Uma vida inteira de luta pela sobrevivência encontraria seu fim no pé de um titã?

A ideia era tão patética que comecei a rir. E foi durante a risada que alguém, um soldado, me agarrou pela cintura e nos ejetou para cima, depois, para o lado, então pousou pesadamente na beirada de um telhado. Meus joelhos cederam completamente.

— Senhora, você está bem? — questionou o rapaz, o símbolo da polícia em seu peito.

Eu queria responder que sim, mas estava ocupada demais tentando recuperar o fôlego. Quadras a frente, o titã continuava correndo, com outro ainda maior a persegui-lo.

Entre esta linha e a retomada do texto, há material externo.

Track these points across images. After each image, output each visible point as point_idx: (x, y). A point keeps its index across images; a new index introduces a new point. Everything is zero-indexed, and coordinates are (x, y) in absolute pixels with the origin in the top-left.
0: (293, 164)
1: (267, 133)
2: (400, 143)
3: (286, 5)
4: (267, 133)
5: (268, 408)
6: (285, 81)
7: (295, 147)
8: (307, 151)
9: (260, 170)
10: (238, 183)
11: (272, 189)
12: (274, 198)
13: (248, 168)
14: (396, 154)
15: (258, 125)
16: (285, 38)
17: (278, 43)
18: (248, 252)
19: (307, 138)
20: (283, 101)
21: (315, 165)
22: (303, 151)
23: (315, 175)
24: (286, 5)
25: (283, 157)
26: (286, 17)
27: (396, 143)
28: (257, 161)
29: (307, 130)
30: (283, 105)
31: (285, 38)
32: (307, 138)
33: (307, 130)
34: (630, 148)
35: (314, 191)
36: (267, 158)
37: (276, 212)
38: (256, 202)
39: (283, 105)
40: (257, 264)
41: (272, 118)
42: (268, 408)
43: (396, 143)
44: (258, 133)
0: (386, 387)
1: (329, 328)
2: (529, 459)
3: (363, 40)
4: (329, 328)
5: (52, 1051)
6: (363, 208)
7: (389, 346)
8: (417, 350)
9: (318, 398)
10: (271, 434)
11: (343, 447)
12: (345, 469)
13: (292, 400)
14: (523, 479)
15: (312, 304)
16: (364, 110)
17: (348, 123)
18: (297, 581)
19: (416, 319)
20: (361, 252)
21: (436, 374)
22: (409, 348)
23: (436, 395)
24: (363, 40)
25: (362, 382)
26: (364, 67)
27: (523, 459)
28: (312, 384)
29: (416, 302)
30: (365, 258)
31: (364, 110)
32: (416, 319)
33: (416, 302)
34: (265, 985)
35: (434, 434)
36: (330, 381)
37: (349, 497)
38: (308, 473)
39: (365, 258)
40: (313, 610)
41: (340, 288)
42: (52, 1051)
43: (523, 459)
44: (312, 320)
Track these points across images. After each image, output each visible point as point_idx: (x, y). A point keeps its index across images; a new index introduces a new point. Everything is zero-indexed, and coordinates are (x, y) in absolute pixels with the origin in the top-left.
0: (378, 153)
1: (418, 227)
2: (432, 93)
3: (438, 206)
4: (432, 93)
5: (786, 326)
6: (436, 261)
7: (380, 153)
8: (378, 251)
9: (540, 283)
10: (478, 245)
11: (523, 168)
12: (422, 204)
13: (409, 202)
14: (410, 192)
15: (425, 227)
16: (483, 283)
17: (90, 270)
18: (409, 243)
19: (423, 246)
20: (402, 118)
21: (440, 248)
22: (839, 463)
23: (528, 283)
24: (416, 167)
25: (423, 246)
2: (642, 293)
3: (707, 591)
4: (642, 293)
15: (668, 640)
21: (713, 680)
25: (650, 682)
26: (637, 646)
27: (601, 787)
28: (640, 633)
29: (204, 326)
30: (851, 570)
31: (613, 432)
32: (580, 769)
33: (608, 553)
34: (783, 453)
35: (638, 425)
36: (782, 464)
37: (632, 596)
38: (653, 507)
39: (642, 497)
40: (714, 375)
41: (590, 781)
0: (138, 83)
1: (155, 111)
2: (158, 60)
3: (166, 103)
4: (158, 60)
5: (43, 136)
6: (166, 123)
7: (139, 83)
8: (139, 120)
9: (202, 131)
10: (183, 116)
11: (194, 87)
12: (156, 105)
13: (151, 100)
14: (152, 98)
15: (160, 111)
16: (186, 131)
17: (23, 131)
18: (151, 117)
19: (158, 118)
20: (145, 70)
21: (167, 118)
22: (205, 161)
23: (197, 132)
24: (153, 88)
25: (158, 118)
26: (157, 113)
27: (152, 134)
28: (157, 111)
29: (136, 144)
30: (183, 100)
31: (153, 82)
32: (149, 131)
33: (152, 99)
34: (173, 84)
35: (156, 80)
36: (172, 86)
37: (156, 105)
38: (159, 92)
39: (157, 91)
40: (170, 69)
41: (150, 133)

— Por Sina... — sussurrei no fiapo de voz que me restou. — Por Rose... e Maria...

— Titãs... — o tom abismado me fez notar a presença de Renzel ali perto. — Titãs em Stohess!

As duas criaturas seguiram em direção ao limite da muralha e uma delas começou a escalar o paredão. Porra, desde quando titãs faziam isso?! Foi assim que entraram? Mas antes que o titã chegasse ao topo, um pontinho preto, provavelmente algum membro da tropa de exploração, conseguiu cortar seus dedos e a coisa despencou para o chão, onde a faixa de prédios impedia uma visão clara do que acontecia. De qualquer forma, outra coisa conquistou o foco da minha atenção.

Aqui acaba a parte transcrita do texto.